** Opening Supplied records block **

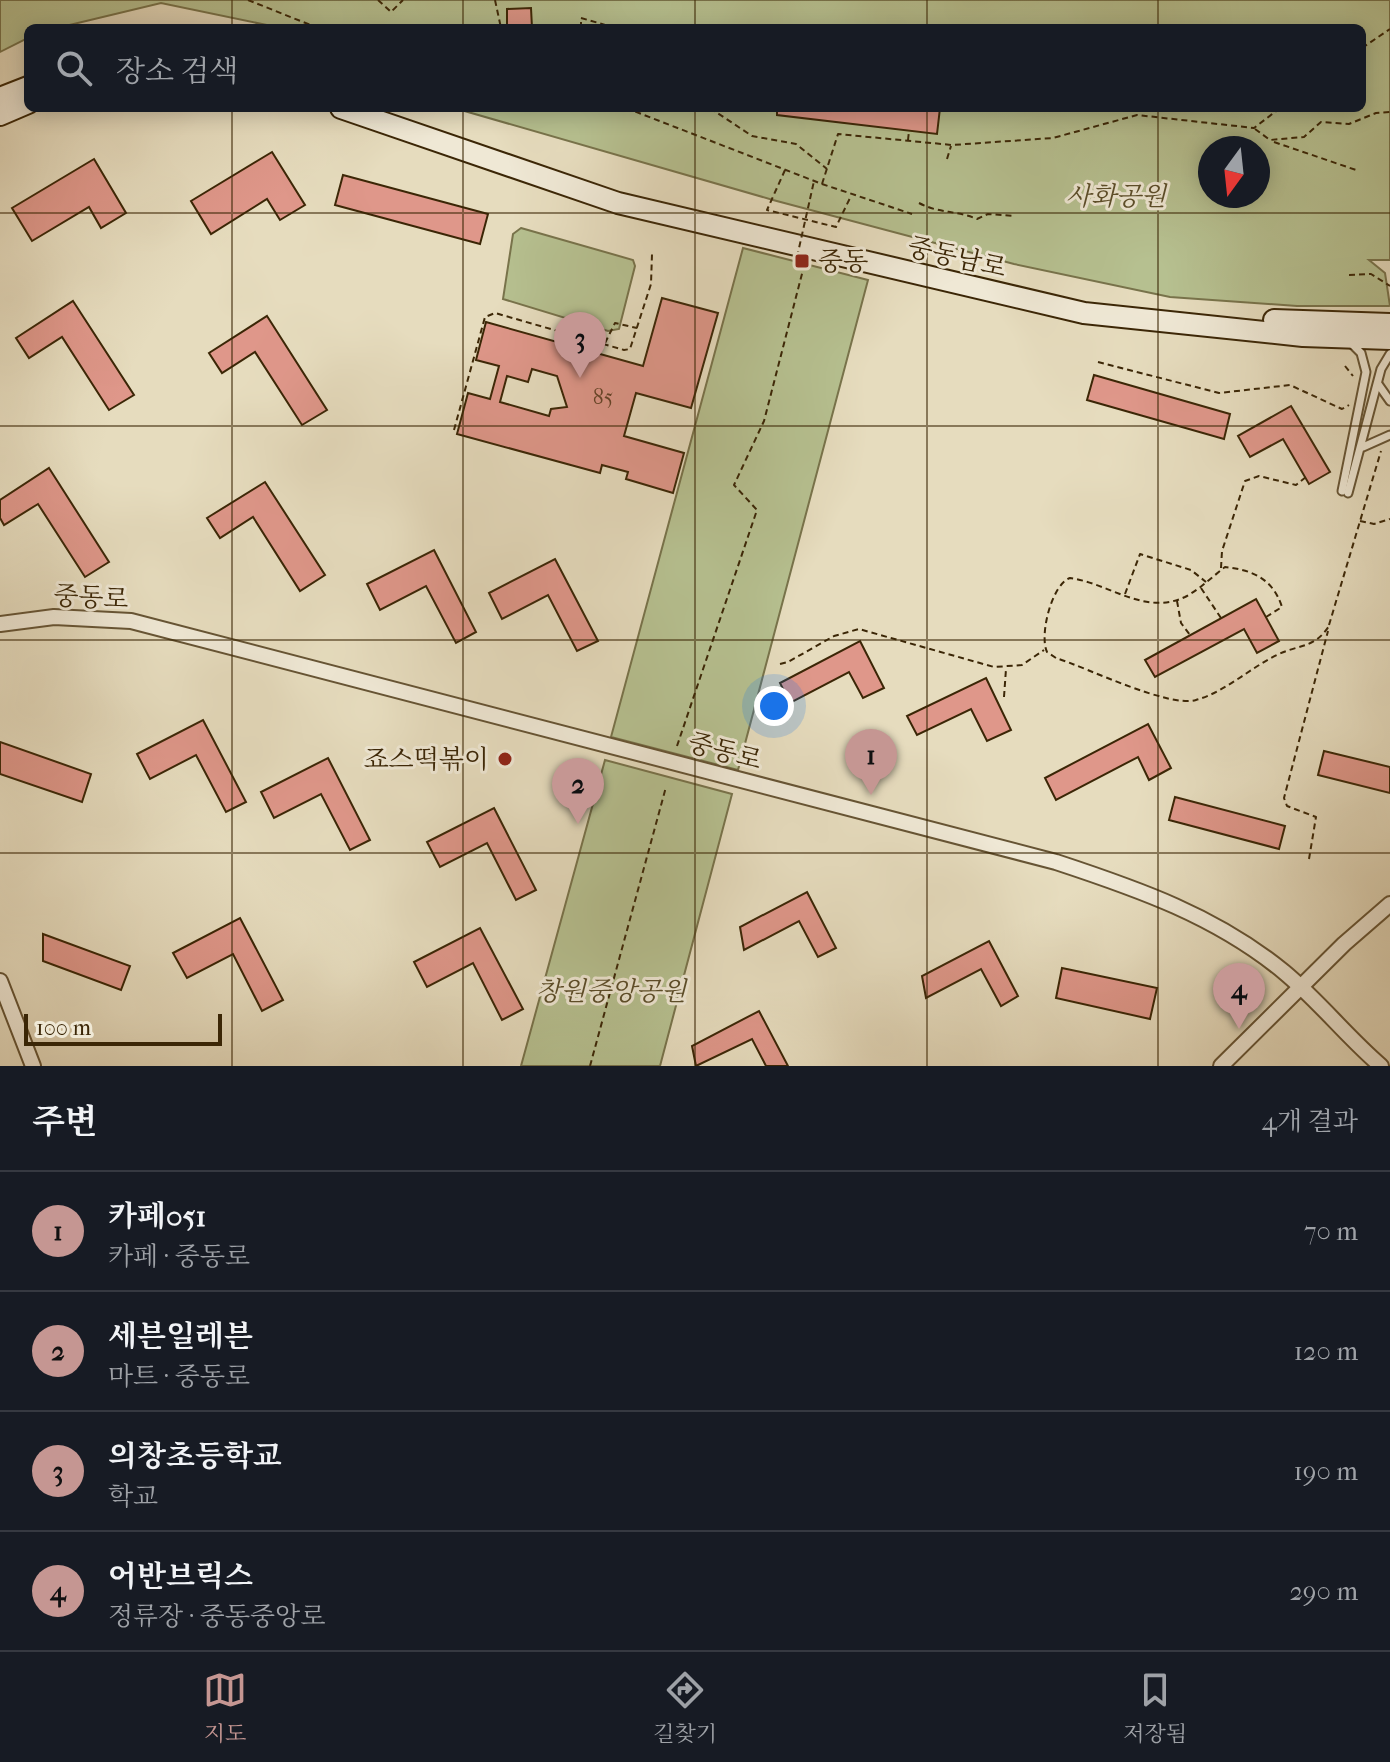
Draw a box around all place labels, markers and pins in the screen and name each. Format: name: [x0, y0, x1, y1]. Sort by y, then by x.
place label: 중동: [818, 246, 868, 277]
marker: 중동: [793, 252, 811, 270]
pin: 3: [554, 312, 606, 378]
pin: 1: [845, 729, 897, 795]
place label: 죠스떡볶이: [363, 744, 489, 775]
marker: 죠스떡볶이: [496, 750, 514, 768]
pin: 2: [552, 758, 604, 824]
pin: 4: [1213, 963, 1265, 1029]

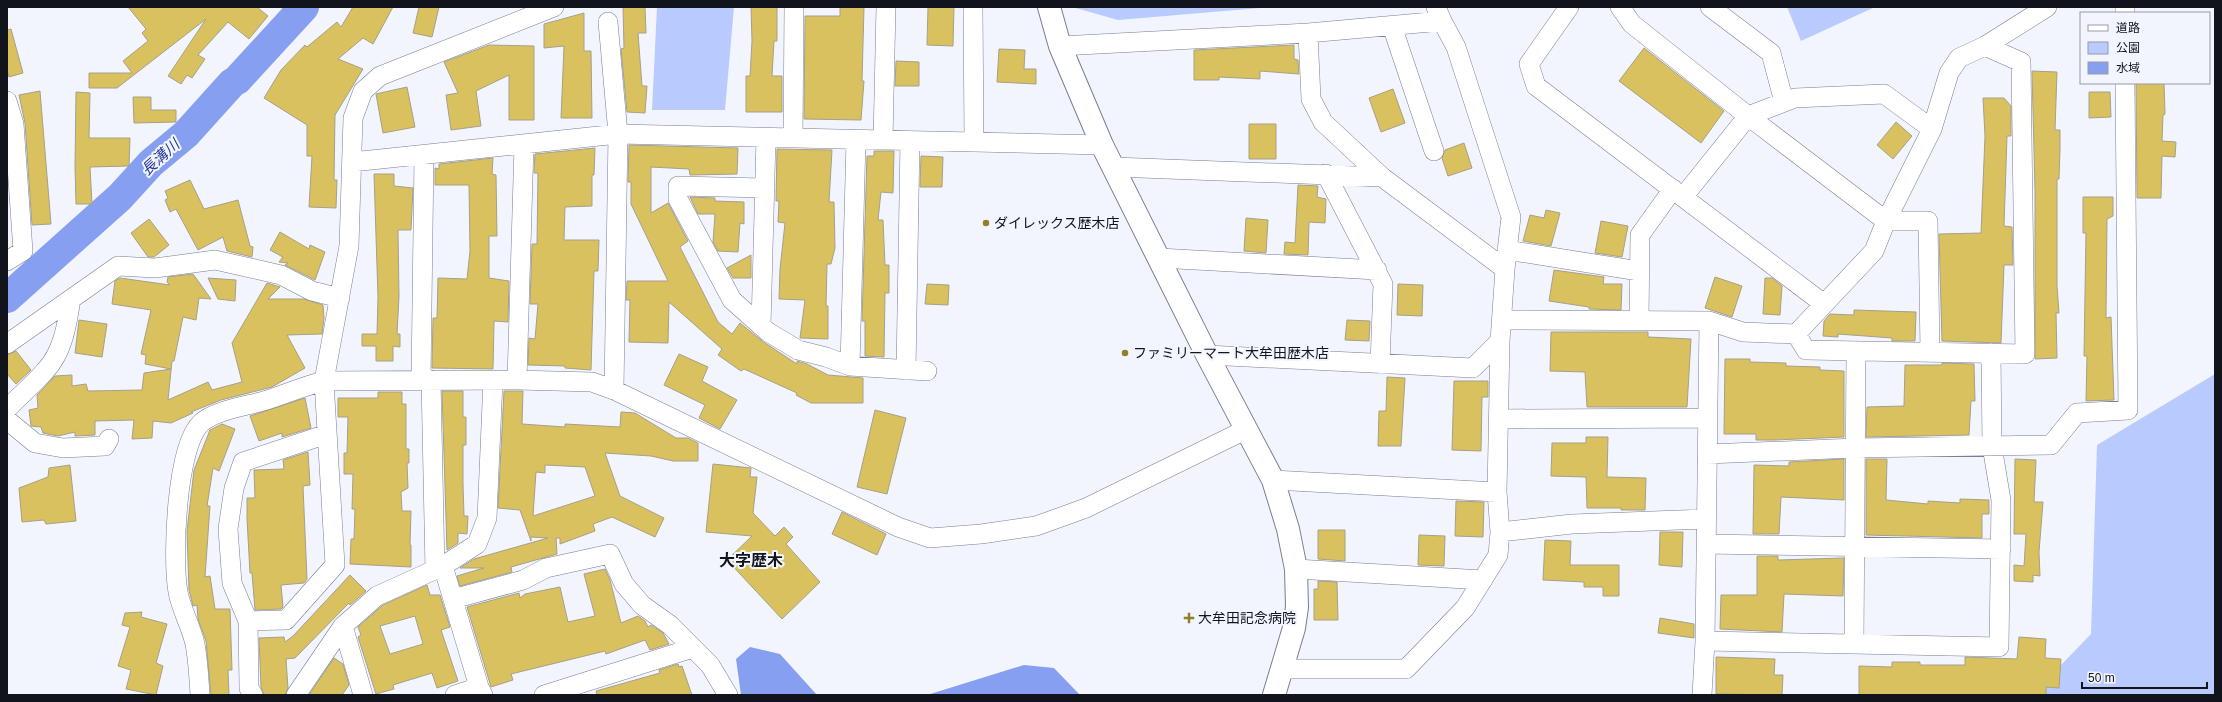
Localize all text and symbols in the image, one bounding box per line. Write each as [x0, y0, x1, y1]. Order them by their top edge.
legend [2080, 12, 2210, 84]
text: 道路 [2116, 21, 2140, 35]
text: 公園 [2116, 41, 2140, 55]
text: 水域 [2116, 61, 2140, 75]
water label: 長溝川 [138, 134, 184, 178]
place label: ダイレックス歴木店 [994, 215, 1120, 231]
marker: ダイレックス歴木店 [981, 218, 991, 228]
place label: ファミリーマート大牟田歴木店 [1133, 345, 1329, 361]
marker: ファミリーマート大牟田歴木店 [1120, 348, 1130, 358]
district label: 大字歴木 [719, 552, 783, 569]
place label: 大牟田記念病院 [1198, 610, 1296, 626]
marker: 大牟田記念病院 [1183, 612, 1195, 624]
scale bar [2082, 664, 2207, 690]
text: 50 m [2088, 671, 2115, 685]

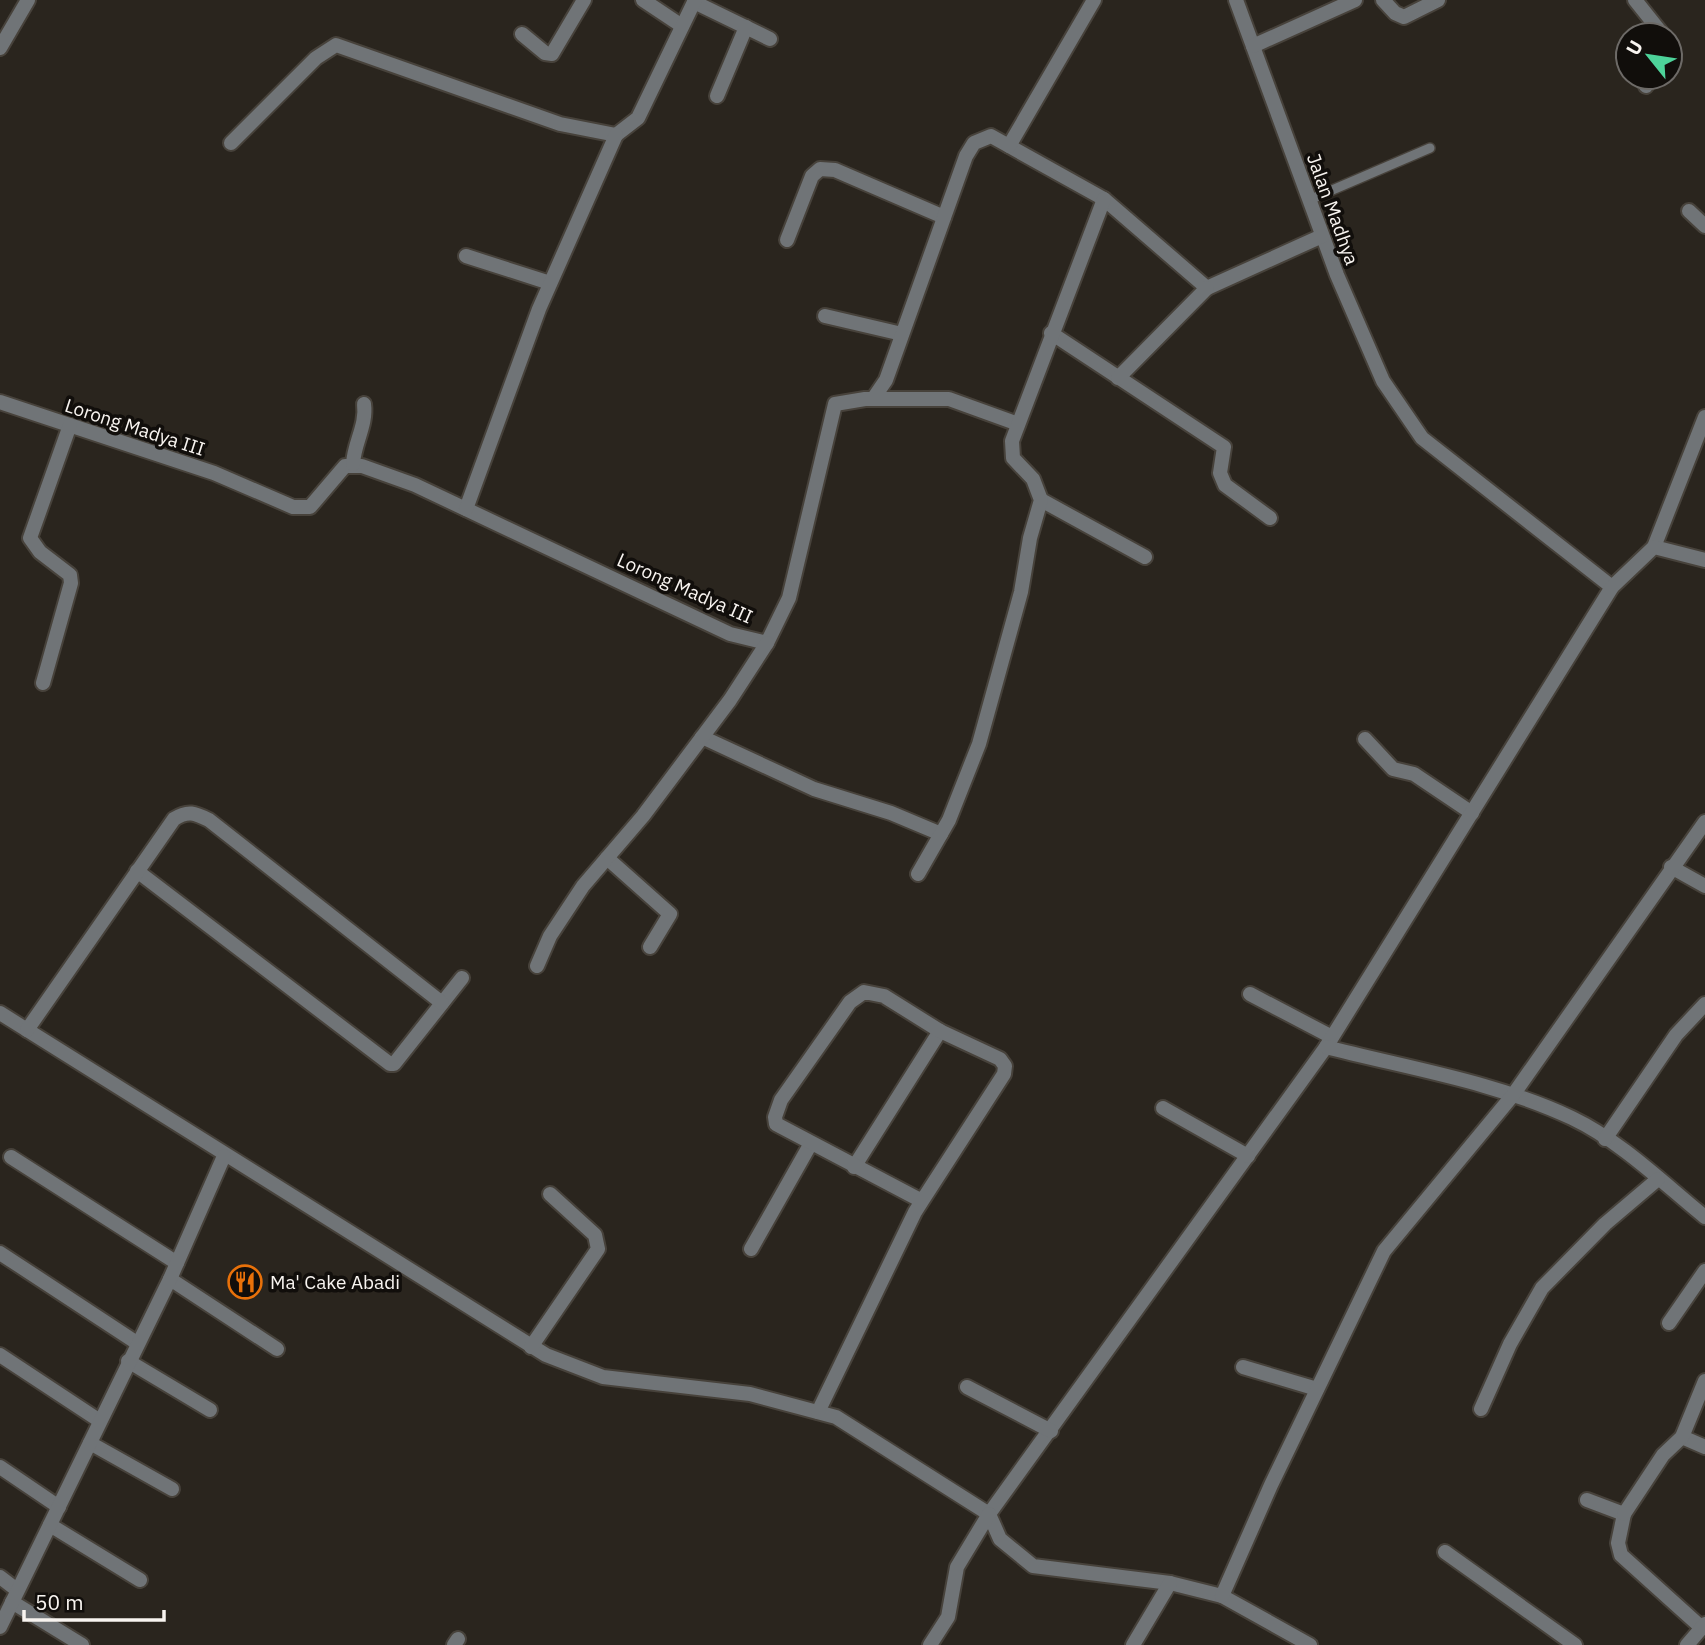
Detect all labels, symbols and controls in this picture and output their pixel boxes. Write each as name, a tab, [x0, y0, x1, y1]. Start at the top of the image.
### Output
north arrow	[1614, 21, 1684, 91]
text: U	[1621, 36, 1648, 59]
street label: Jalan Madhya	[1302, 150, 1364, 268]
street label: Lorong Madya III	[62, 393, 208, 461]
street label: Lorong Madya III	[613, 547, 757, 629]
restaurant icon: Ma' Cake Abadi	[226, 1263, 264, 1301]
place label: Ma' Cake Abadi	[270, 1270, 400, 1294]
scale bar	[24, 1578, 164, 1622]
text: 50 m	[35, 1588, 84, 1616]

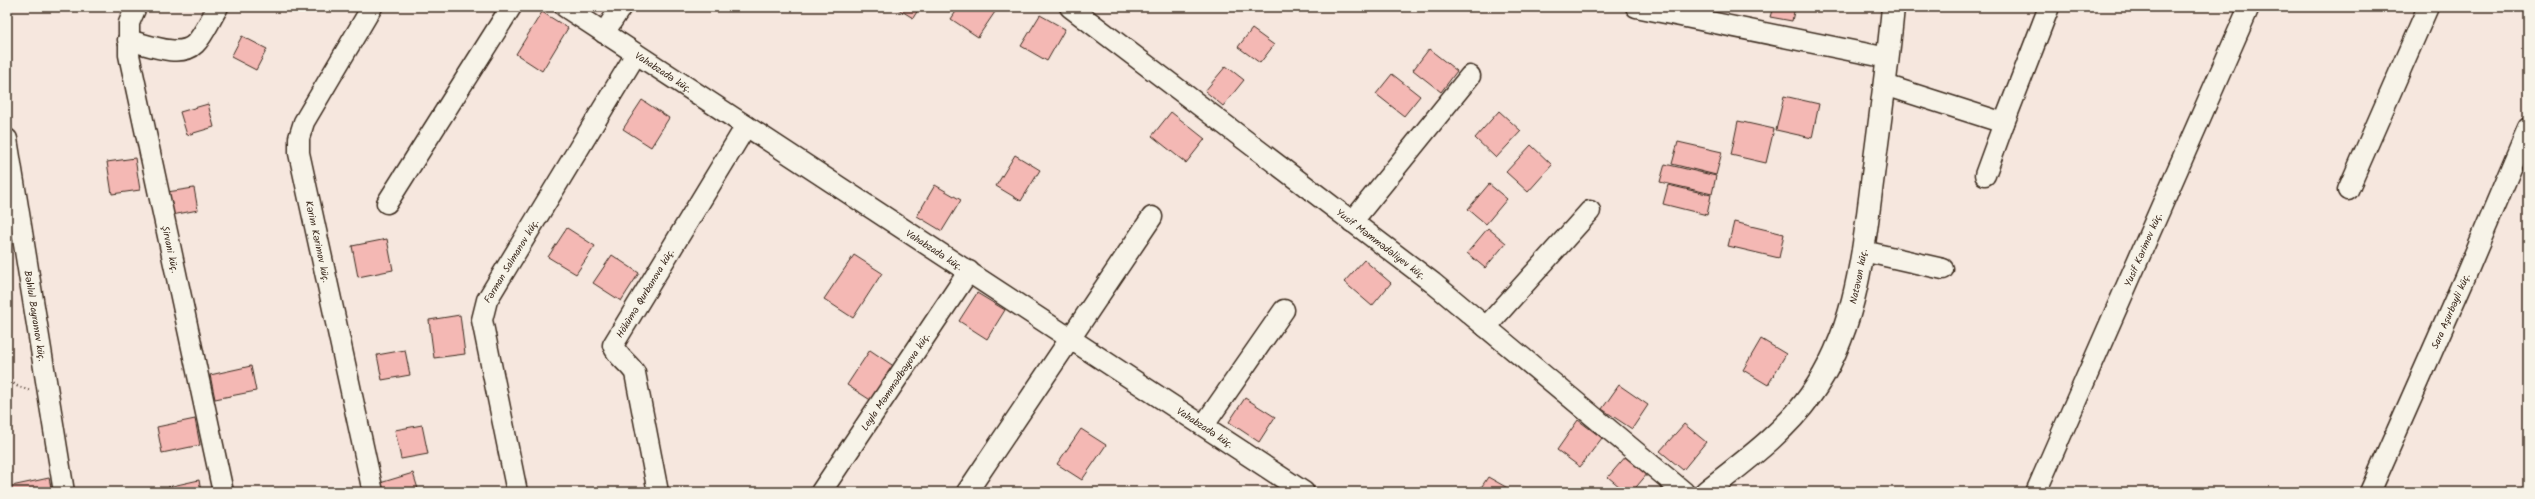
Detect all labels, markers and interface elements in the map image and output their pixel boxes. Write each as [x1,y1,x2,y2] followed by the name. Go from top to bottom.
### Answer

** Closing Supplied records block **

• **Your instructions**: Set down all the data again exactly as above, pictures excluded.

• **Expected output**:
Draw a box around all place labels, markers and pins in the screen and name each. Format: name: [x0, y0, x1, y1]. Sort by y, then by x.
place label: 중동: [818, 246, 868, 277]
marker: 중동: [793, 252, 811, 270]
pin: 3: [554, 312, 606, 378]
pin: 1: [845, 729, 897, 795]
place label: 죠스떡볶이: [363, 744, 489, 775]
marker: 죠스떡볶이: [496, 750, 514, 768]
pin: 2: [552, 758, 604, 824]
pin: 4: [1213, 963, 1265, 1029]

Localize all text and symbols in the image, one bounding box per line. Write each as [x0, y0, x1, y1]. Order them by their top edge.
legend [2080, 12, 2210, 84]
text: 道路 [2116, 21, 2140, 35]
text: 公園 [2116, 41, 2140, 55]
text: 水域 [2116, 61, 2140, 75]
water label: 長溝川 [138, 134, 184, 178]
place label: ダイレックス歴木店 [994, 215, 1120, 231]
marker: ダイレックス歴木店 [981, 218, 991, 228]
place label: ファミリーマート大牟田歴木店 [1133, 345, 1329, 361]
marker: ファミリーマート大牟田歴木店 [1120, 348, 1130, 358]
district label: 大字歴木 [719, 552, 783, 569]
place label: 大牟田記念病院 [1198, 610, 1296, 626]
marker: 大牟田記念病院 [1183, 612, 1195, 624]
scale bar [2082, 664, 2207, 690]
text: 50 m [2088, 671, 2115, 685]

Detect all labels, symbols and controls in this picture and output their pixel boxes. Write each as name, a tab, [x0, y0, x1, y1]. Start at the top of the image.
### Output
north arrow	[1614, 21, 1684, 91]
text: U	[1621, 36, 1648, 59]
street label: Jalan Madhya	[1302, 150, 1364, 268]
street label: Lorong Madya III	[62, 393, 208, 461]
street label: Lorong Madya III	[613, 547, 757, 629]
restaurant icon: Ma' Cake Abadi	[226, 1263, 264, 1301]
place label: Ma' Cake Abadi	[270, 1270, 400, 1294]
scale bar	[24, 1578, 164, 1622]
text: 50 m	[35, 1588, 84, 1616]

Detect all labels, markers and interface elements in the map image and output their pixel boxes. Write each as [x1,y1,x2,y2] followed by the name. Go from top to bottom.
### Answer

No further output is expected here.